**DATA FOR THIS TASK:**
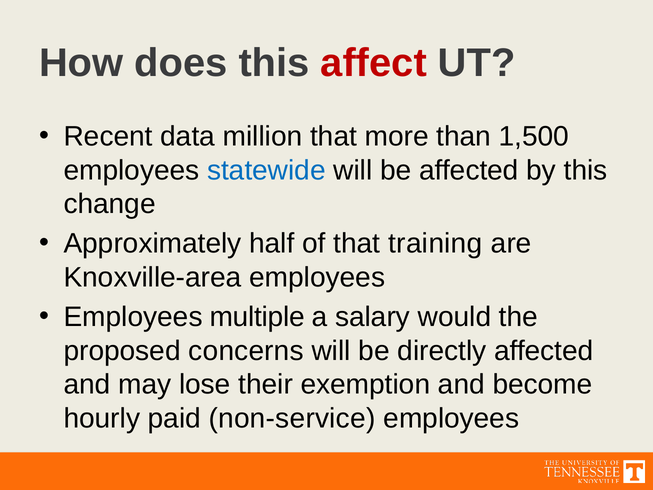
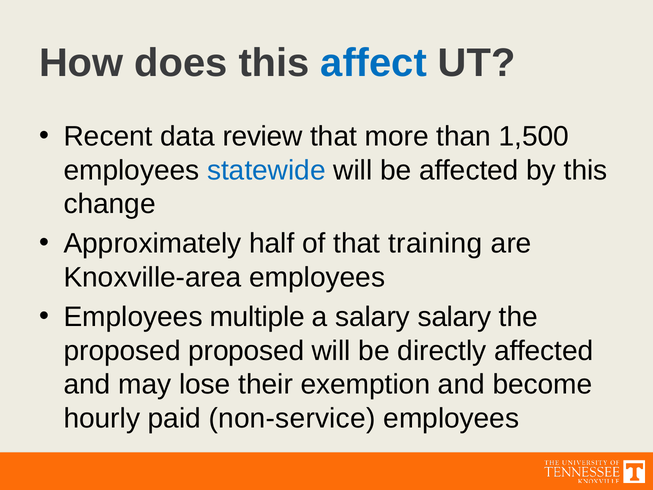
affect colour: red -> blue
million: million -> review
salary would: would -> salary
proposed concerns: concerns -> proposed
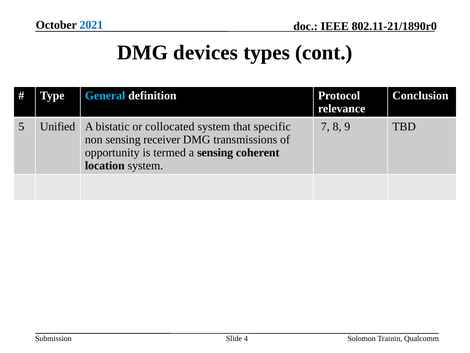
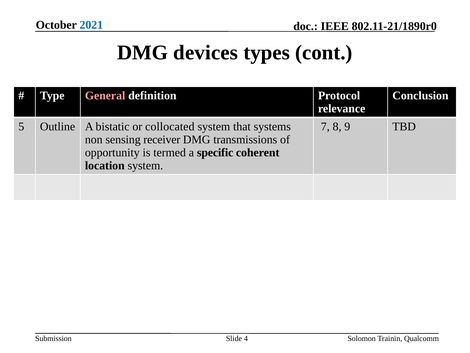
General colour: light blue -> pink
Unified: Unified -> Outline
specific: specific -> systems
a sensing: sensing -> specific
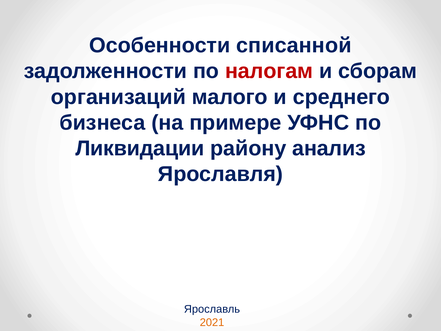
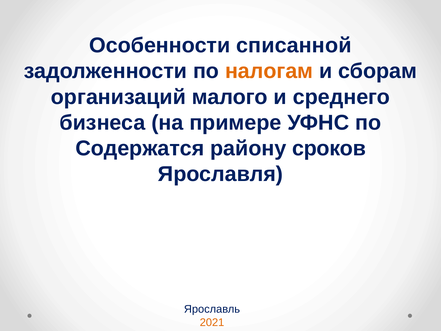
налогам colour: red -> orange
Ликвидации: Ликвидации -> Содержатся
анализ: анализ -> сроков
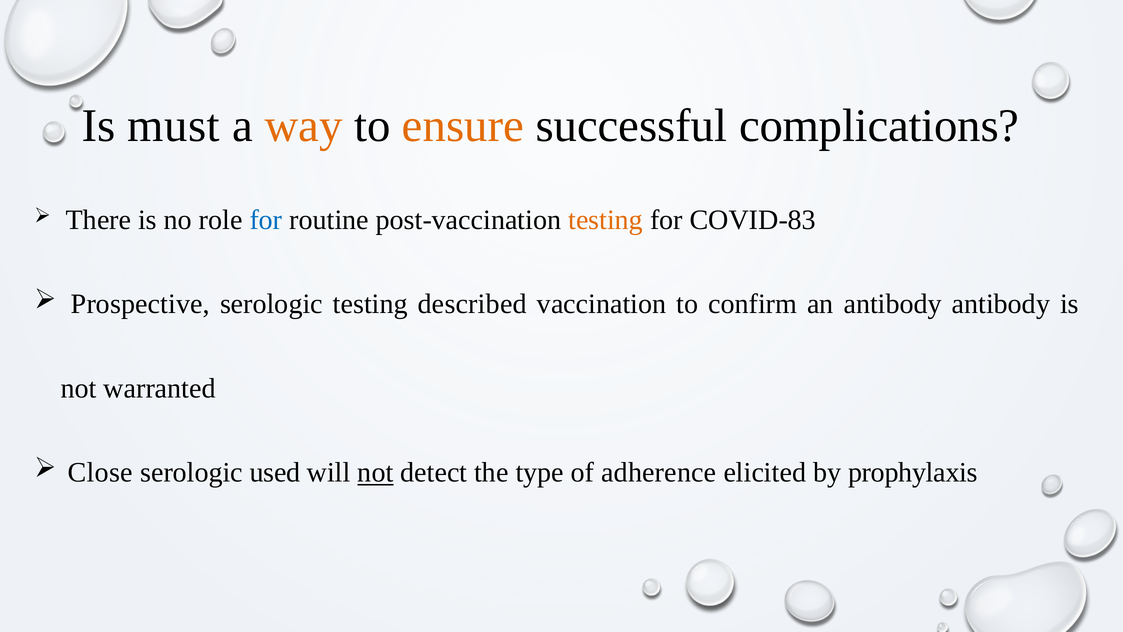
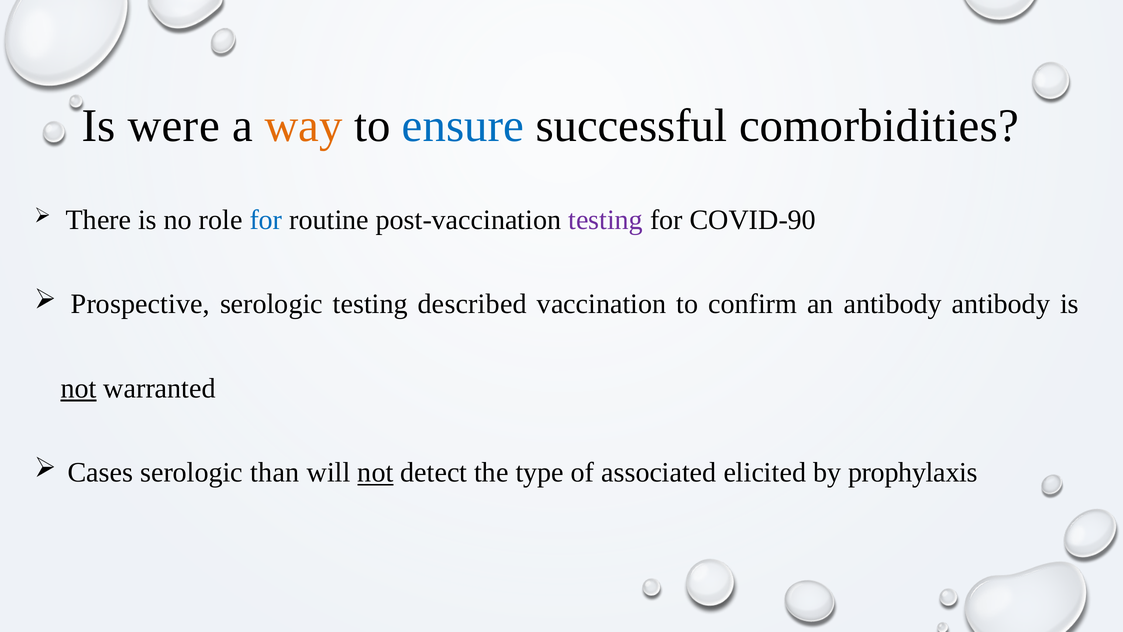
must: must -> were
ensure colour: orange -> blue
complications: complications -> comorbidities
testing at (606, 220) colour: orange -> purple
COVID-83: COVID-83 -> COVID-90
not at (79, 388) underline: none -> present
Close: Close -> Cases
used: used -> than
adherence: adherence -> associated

**GIVEN PROBLEM:** Return every line from the start of the material through the line holding "анализ: анализ -> сроков", inclusive, reproducing them exactly and leaving out the pictures.

**RESULT OF THIS TASK:**
affect colour: red -> blue
million: million -> review
salary would: would -> salary
proposed concerns: concerns -> proposed
General colour: light blue -> pink
Unified: Unified -> Outline
specific: specific -> systems
a sensing: sensing -> specific
налогам colour: red -> orange
Ликвидации: Ликвидации -> Содержатся
анализ: анализ -> сроков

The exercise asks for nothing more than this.